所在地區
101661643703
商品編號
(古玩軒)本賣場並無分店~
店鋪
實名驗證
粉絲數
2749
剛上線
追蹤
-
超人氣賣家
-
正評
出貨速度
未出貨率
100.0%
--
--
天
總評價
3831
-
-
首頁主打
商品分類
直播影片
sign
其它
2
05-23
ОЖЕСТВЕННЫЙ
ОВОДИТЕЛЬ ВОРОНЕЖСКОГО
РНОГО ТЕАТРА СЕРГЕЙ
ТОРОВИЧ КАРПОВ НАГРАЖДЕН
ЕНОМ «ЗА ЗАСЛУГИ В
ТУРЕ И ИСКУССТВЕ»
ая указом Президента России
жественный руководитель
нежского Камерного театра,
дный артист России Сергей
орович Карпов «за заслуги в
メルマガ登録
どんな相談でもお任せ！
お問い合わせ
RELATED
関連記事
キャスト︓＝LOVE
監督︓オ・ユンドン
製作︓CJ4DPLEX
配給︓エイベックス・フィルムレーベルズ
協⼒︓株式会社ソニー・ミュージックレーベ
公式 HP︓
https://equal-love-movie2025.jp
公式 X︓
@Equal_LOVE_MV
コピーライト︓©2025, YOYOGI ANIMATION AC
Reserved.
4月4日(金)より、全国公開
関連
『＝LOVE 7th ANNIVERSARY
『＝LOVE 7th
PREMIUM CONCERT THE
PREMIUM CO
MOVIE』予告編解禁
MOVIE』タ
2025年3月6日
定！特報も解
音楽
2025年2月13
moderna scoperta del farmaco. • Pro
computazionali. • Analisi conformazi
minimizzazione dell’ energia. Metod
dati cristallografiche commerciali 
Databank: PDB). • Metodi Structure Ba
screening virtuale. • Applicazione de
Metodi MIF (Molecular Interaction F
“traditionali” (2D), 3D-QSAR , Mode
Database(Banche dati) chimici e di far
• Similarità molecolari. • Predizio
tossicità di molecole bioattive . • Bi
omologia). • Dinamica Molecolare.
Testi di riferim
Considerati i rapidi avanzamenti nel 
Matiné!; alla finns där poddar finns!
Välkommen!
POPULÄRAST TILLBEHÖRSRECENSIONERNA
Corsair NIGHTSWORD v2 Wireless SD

[PROBLEM REQUIREMENTS] All of the material should be given again, character for character.

[ANSWER TO THE PROBLEM]
所在地區
101661643703
商品編號
(古玩軒)本賣場並無分店~
店鋪
實名驗證
粉絲數
2749
剛上線
追蹤
-
超人氣賣家
-
正評
出貨速度
未出貨率
100.0%
--
--
天
總評價
3831
-
-
首頁主打
商品分類
直播影片
sign
其它
2
05-23
ОЖЕСТВЕННЫЙ
ОВОДИТЕЛЬ ВОРОНЕЖСКОГО
РНОГО ТЕАТРА СЕРГЕЙ
ТОРОВИЧ КАРПОВ НАГРАЖДЕН
ЕНОМ «ЗА ЗАСЛУГИ В
ТУРЕ И ИСКУССТВЕ»
ая указом Президента России
жественный руководитель
нежского Камерного театра,
дный артист России Сергей
орович Карпов «за заслуги в
メルマガ登録
どんな相談でもお任せ！
お問い合わせ
RELATED
関連記事
キャスト︓＝LOVE
監督︓オ・ユンドン
製作︓CJ4DPLEX
配給︓エイベックス・フィルムレーベルズ
協⼒︓株式会社ソニー・ミュージックレーベ
公式 HP︓
https://equal-love-movie2025.jp
公式 X︓
@Equal_LOVE_MV
コピーライト︓©2025, YOYOGI ANIMATION AC
Reserved.
4月4日(金)より、全国公開
関連
『＝LOVE 7th ANNIVERSARY
『＝LOVE 7th
PREMIUM CONCERT THE
PREMIUM CO
MOVIE』予告編解禁
MOVIE』タ
2025年3月6日
定！特報も解
音楽
2025年2月13
moderna scoperta del farmaco. • Pro
computazionali. • Analisi conformazi
minimizzazione dell’ energia. Metod
dati cristallografiche commerciali 
Databank: PDB). • Metodi Structure Ba
screening virtuale. • Applicazione de
Metodi MIF (Molecular Interaction F
“traditionali” (2D), 3D-QSAR , Mode
Database(Banche dati) chimici e di far
• Similarità molecolari. • Predizio
tossicità di molecole bioattive . • Bi
omologia). • Dinamica Molecolare.
Testi di riferim
Considerati i rapidi avanzamenti nel 
Matiné!; alla finns där poddar finns!
Välkommen!
POPULÄRAST TILLBEHÖRSRECENSIONERNA
Corsair NIGHTSWORD v2 Wireless SD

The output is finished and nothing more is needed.